Tally the lines of the records below that contain the string "Verhuizen", treating uppercase and lowercase as distinct, and give only the resulting number.

|---|

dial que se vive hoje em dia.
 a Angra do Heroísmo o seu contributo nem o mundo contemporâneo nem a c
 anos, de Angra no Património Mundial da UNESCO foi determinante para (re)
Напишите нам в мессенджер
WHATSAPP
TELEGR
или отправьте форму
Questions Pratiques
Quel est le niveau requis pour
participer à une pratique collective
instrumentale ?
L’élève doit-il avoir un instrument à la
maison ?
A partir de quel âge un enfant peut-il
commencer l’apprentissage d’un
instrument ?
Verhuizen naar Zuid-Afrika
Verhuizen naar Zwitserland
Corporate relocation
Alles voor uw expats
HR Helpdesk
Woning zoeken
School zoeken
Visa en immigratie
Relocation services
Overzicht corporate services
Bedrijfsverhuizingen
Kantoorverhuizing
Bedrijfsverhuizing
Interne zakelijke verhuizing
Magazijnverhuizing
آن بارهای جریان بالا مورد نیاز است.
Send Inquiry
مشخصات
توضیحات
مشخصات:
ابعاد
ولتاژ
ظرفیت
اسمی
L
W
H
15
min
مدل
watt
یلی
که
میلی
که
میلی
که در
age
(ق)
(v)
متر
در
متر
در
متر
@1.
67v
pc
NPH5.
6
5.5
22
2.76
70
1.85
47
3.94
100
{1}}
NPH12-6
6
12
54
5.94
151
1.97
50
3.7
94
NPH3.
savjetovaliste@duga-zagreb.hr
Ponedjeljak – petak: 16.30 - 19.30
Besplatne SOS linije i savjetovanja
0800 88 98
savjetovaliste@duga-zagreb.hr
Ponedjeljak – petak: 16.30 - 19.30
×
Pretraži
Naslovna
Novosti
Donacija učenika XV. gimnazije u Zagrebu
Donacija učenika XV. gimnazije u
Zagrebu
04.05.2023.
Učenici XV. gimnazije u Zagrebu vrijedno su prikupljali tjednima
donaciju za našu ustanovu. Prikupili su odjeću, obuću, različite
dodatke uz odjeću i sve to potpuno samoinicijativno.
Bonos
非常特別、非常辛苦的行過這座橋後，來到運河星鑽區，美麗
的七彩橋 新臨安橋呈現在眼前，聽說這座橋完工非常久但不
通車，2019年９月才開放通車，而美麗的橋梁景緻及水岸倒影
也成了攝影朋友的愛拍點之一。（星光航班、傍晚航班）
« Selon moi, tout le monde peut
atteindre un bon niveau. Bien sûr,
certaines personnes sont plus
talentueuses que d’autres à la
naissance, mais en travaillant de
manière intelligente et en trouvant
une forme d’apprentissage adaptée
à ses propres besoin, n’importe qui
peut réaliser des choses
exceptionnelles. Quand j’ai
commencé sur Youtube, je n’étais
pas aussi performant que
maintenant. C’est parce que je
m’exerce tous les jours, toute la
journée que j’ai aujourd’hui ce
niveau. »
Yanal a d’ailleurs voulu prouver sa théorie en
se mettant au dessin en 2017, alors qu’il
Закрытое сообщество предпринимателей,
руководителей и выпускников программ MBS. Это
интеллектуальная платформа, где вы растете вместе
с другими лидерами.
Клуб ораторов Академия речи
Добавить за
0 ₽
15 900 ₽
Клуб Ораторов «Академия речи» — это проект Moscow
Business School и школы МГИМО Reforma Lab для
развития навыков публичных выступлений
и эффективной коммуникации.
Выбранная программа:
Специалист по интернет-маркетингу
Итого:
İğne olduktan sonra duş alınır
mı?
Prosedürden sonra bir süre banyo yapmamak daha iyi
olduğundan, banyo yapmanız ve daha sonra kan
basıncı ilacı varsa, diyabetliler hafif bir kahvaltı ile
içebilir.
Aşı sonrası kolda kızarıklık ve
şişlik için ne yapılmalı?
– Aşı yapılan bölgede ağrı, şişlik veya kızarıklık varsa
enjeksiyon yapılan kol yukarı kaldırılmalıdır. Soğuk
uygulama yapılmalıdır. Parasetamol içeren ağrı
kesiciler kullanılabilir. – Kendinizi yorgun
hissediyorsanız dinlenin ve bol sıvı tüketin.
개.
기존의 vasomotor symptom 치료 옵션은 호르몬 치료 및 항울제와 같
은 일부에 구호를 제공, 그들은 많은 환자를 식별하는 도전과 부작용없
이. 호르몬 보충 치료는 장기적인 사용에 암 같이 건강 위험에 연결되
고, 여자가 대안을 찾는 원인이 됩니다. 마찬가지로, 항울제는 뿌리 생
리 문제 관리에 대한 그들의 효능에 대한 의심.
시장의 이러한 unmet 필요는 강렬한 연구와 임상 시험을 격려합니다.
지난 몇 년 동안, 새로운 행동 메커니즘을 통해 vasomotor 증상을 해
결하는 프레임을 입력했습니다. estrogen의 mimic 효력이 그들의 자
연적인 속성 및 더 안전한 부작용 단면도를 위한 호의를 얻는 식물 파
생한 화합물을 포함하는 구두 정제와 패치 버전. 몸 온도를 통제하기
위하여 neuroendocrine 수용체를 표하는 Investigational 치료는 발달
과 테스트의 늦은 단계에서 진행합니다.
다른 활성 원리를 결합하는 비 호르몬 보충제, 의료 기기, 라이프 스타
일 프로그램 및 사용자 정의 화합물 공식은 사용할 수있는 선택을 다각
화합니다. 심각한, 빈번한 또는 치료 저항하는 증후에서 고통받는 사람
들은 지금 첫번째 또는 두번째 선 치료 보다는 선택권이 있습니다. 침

|---|

Response for this exercise:
2